I agree with Bob when he says that each engine has its SMP implementation that performs differently than other engine.Werewolf wrote:I have two questions, both of which seem to be disputed:
1) When a doubling of physical cores takes place (say going from 1 to 2 cores, both at same clock speed) is this formula generally accepted as right to measure speedup?:
number of cores^0.76
To get the total speed of the machine, one would multiply this value by clockspeed (say 3.0 GHz) and processor efficiency.
Can someone explain WHY this value is used? Is it based on empirical evidence or just maths? The Rybka team favoured this formula.
2) Linked to the above question:
Can someone deduce the search efficiency loss when a doubling of cores occurs?
The reason I ask is because it would help greatly in determining whether Hyper-Threading is good or bad.
This is what I've heard so far:
Bob H: approx 30% loss of efficiency for a doubling. Therefore HT ON would have to raise NPS by 30% just to break even.
(Bob if you're reading this, how did you work that out?)
Robert Houdart: same as Bob but 20% instead of 30% (he was applying this to Houdini)
My own workings, based on the top formula with ^0.76, are that search efficiency drops by 15% each doubling. e.g:
2^0.76 = 1.7 (i.e. for a doubling of cores a 1.7x speedup is achieved)
1 core = 1000 NPS (say)
2 cores = 2000 NPS = 1700 effective NPS
which means you need a co-efficient of 0.85 to make this happen, which is a loss of 15%
Can anyone comment on this, please?
I realise there will be variations from engine to engine, but if we can deduce a principle...that would help a lot!

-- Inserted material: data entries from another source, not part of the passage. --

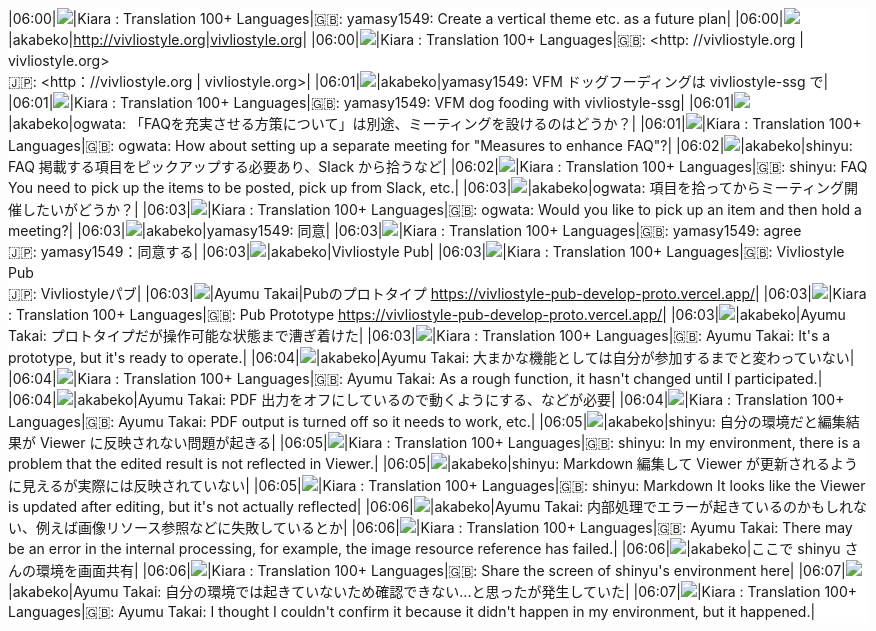 |06:00|![](https://avatars.slack-edge.com/2021-08-02/2324149410423_2aa7423c4133ecb9f168_72.png)|Kiara : Translation 100+ Languages|🇬🇧: yamasy1549: Create a vertical theme etc. as a future plan|
|06:00|![](https://avatars.slack-edge.com/2019-05-15/624511073651_25909952cd7a069ceed2_72.png)|akabeko|<http://vivliostyle.org|vivliostyle.org>|
|06:00|![](https://avatars.slack-edge.com/2021-08-02/2324149410423_2aa7423c4133ecb9f168_72.png)|Kiara : Translation 100+ Languages|🇬🇧: &lt;http: //vivliostyle.org | vivliostyle.org&gt;<br>🇯🇵: &lt;http：//vivliostyle.org | vivliostyle.org&gt;|
|06:01|![](https://avatars.slack-edge.com/2019-05-15/624511073651_25909952cd7a069ceed2_72.png)|akabeko|yamasy1549: VFM ドッグフーディングは vivliostyle-ssg で|
|06:01|![](https://avatars.slack-edge.com/2021-08-02/2324149410423_2aa7423c4133ecb9f168_72.png)|Kiara : Translation 100+ Languages|🇬🇧: yamasy1549: VFM dog fooding with vivliostyle-ssg|
|06:01|![](https://avatars.slack-edge.com/2019-05-15/624511073651_25909952cd7a069ceed2_72.png)|akabeko|ogwata: 「FAQを充実させる方策について」は別途、ミーティングを設けるのはどうか？|
|06:01|![](https://avatars.slack-edge.com/2021-08-02/2324149410423_2aa7423c4133ecb9f168_72.png)|Kiara : Translation 100+ Languages|🇬🇧: ogwata: How about setting up a separate meeting for "Measures to enhance FAQ"?|
|06:02|![](https://avatars.slack-edge.com/2019-05-15/624511073651_25909952cd7a069ceed2_72.png)|akabeko|shinyu: FAQ 掲載する項目をピックアップする必要あり、Slack から拾うなど|
|06:02|![](https://avatars.slack-edge.com/2021-08-02/2324149410423_2aa7423c4133ecb9f168_72.png)|Kiara : Translation 100+ Languages|🇬🇧: shinyu: FAQ You need to pick up the items to be posted, pick up from Slack, etc.|
|06:03|![](https://avatars.slack-edge.com/2019-05-15/624511073651_25909952cd7a069ceed2_72.png)|akabeko|ogwata: 項目を拾ってからミーティング開催したいがどうか？|
|06:03|![](https://avatars.slack-edge.com/2021-08-02/2324149410423_2aa7423c4133ecb9f168_72.png)|Kiara : Translation 100+ Languages|🇬🇧: ogwata: Would you like to pick up an item and then hold a meeting?|
|06:03|![](https://avatars.slack-edge.com/2019-05-15/624511073651_25909952cd7a069ceed2_72.png)|akabeko|yamasy1549: 同意|
|06:03|![](https://avatars.slack-edge.com/2021-08-02/2324149410423_2aa7423c4133ecb9f168_72.png)|Kiara : Translation 100+ Languages|🇬🇧: yamasy1549: agree<br>🇯🇵: yamasy1549：同意する|
|06:03|![](https://avatars.slack-edge.com/2019-05-15/624511073651_25909952cd7a069ceed2_72.png)|akabeko|Vivliostyle Pub|
|06:03|![](https://avatars.slack-edge.com/2021-08-02/2324149410423_2aa7423c4133ecb9f168_72.png)|Kiara : Translation 100+ Languages|🇬🇧: Vivliostyle Pub<br>🇯🇵: Vivliostyleパブ|
|06:03|![](https://avatars.slack-edge.com/2021-11-13/2734732574129_8d1b9fea40457c8d0a44_72.png)|Ayumu Takai|Pubのプロトタイプ <https://vivliostyle-pub-develop-proto.vercel.app/>|
|06:03|![](https://avatars.slack-edge.com/2021-08-02/2324149410423_2aa7423c4133ecb9f168_72.png)|Kiara : Translation 100+ Languages|🇬🇧: Pub Prototype <https://vivliostyle-pub-develop-proto.vercel.app/>|
|06:03|![](https://avatars.slack-edge.com/2019-05-15/624511073651_25909952cd7a069ceed2_72.png)|akabeko|Ayumu Takai: プロトタイプだが操作可能な状態まで漕ぎ着けた|
|06:03|![](https://avatars.slack-edge.com/2021-08-02/2324149410423_2aa7423c4133ecb9f168_72.png)|Kiara : Translation 100+ Languages|🇬🇧: Ayumu Takai: It's a prototype, but it's ready to operate.|
|06:04|![](https://avatars.slack-edge.com/2019-05-15/624511073651_25909952cd7a069ceed2_72.png)|akabeko|Ayumu Takai: 大まかな機能としては自分が参加するまでと変わっていない|
|06:04|![](https://avatars.slack-edge.com/2021-08-02/2324149410423_2aa7423c4133ecb9f168_72.png)|Kiara : Translation 100+ Languages|🇬🇧: Ayumu Takai: As a rough function, it hasn't changed until I participated.|
|06:04|![](https://avatars.slack-edge.com/2019-05-15/624511073651_25909952cd7a069ceed2_72.png)|akabeko|Ayumu Takai: PDF 出力をオフにしているので動くようにする、などが必要|
|06:04|![](https://avatars.slack-edge.com/2021-08-02/2324149410423_2aa7423c4133ecb9f168_72.png)|Kiara : Translation 100+ Languages|🇬🇧: Ayumu Takai: PDF output is turned off so it needs to work, etc.|
|06:05|![](https://avatars.slack-edge.com/2019-05-15/624511073651_25909952cd7a069ceed2_72.png)|akabeko|shinyu: 自分の環境だと編集結果が Viewer に反映されない問題が起きる|
|06:05|![](https://avatars.slack-edge.com/2021-08-02/2324149410423_2aa7423c4133ecb9f168_72.png)|Kiara : Translation 100+ Languages|🇬🇧: shinyu: In my environment, there is a problem that the edited result is not reflected in Viewer.|
|06:05|![](https://avatars.slack-edge.com/2019-05-15/624511073651_25909952cd7a069ceed2_72.png)|akabeko|shinyu: Markdown 編集して Viewer が更新されるように見えるが実際には反映されていない|
|06:05|![](https://avatars.slack-edge.com/2021-08-02/2324149410423_2aa7423c4133ecb9f168_72.png)|Kiara : Translation 100+ Languages|🇬🇧: shinyu: Markdown It looks like the Viewer is updated after editing, but it's not actually reflected|
|06:06|![](https://avatars.slack-edge.com/2019-05-15/624511073651_25909952cd7a069ceed2_72.png)|akabeko|Ayumu Takai: 内部処理でエラーが起きているのかもしれない、例えば画像リソース参照などに失敗しているとか|
|06:06|![](https://avatars.slack-edge.com/2021-08-02/2324149410423_2aa7423c4133ecb9f168_72.png)|Kiara : Translation 100+ Languages|🇬🇧: Ayumu Takai: There may be an error in the internal processing, for example, the image resource reference has failed.|
|06:06|![](https://avatars.slack-edge.com/2019-05-15/624511073651_25909952cd7a069ceed2_72.png)|akabeko|ここで shinyu さんの環境を画面共有|
|06:06|![](https://avatars.slack-edge.com/2021-08-02/2324149410423_2aa7423c4133ecb9f168_72.png)|Kiara : Translation 100+ Languages|🇬🇧: Share the screen of shinyu's environment here|
|06:07|![](https://avatars.slack-edge.com/2019-05-15/624511073651_25909952cd7a069ceed2_72.png)|akabeko|Ayumu Takai: 自分の環境では起きていないため確認できない...と思ったが発生していた|
|06:07|![](https://avatars.slack-edge.com/2021-08-02/2324149410423_2aa7423c4133ecb9f168_72.png)|Kiara : Translation 100+ Languages|🇬🇧: Ayumu Takai: I thought I couldn't confirm it because it didn't happen in my environment, but it happened.|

I paste here a link of speeds versus cores:
Threads factor: Komodo, Houdini, Stockfish and Zappa
I realize that you do not want 'NPS on the screen' (quoting you) but probably you can toy with these numbers. I would propose something like cores N in the x-axis and y1 = ln[v(N)/v(1)]/ln(N) in the y-axis (where v(N) is the speed with N cores); or N in the x-axis and y2 = v(N)/[N*v(1)] in the y-axis, and see what happens.

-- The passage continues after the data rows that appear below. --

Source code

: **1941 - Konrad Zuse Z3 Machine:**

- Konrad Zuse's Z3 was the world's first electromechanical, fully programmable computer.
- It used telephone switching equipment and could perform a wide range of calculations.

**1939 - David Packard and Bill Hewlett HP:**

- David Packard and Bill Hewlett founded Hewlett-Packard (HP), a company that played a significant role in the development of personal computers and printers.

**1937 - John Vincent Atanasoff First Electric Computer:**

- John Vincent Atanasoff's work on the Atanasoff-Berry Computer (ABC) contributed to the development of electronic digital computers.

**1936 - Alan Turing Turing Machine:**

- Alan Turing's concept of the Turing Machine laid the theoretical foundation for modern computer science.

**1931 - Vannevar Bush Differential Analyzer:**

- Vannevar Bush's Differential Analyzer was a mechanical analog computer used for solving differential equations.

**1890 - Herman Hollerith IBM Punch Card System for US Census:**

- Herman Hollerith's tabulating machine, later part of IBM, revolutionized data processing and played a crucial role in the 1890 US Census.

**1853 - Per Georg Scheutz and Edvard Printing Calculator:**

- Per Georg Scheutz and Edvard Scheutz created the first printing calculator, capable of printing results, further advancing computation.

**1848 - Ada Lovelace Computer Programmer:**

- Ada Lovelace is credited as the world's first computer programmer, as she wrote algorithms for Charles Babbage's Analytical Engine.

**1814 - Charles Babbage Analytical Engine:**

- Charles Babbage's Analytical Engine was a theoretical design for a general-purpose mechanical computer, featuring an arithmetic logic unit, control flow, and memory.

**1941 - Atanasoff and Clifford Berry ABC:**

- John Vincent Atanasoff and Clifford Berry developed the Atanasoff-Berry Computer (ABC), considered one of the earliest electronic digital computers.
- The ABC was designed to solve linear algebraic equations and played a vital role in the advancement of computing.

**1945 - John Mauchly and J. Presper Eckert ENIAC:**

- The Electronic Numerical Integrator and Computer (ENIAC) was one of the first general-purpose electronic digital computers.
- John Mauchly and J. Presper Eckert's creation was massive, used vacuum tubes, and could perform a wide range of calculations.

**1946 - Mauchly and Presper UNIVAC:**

I did this with Houdini (the data is easier to write in Excel because speeds are rounded to kN/s) and I got:
Code: Select all
y1 = ln[v(N)/v(1)]/ln(N)
y2 = v(N)/[N*v(1)]
N y1 y2
2 0.919977917 0.946043165
3 0.903368825 0.899280576
4 0.904418445 0.875899281
5 0.904750354 0.857873701
6 0.899937132 0.835864642
7 0.910408467 0.840013703
8 0.907977677 0.825839329
9 0.904157106 0.810107470
10 0.892325980 0.780415667
11 0.896788218 0.780757212
12 0.884085220 0.749733546
13 0.884913365 0.744389104
14 0.880238100 0.729016787
15 0.874521116 0.711910472
16 0.875828540 0.708733014
17 0.854114429 0.661447313
18 0.830518752 0.612709832
19 0.826192471 0.599436240
20 0.823265285 0.588928857
21 0.800436038 0.544669027
22 0.789134766 0.521110384
23 0.785680293 0.510687102
24 0.782670290 0.501232347
25 0.778856370 0.490743405
26 0.776088215 0.482137367
27 0.767819800 0.465227818
28 0.765152614 0.457234213
29 0.762926564 0.450095096
30 0.758901320 0.440420997
31 0.754006147 0.429669168
32 0.750575725 0.421287970
Code: Select all
(y1)* ~ 0.9492 - 0.0064*N; R² ~ 0.9441
(y2)* ~ 0.9612 - 0.0181*N; R² ~ 0.9832
------------
The counter says 1000 posts. It was unthinkable for me when I registered here almost three years ago!
Regards from Spain.
Ajedrecista.
-
- Posts: 2055
- Joined: Mon Mar 13, 2006 2:31 am
- Location: North Carolina, USA
Re: Real Speedup due to core doubling etc
IIRC, the Rybka team knew of the equation NPS speedup = 1 + (N-1)*0.7, but they saw many customers getting confused when the TTP (Time To Ply) speed uo didn't equal the same value as the NPS speedup due to the workload gain. So, they adjusted the equation to be a TTP equation.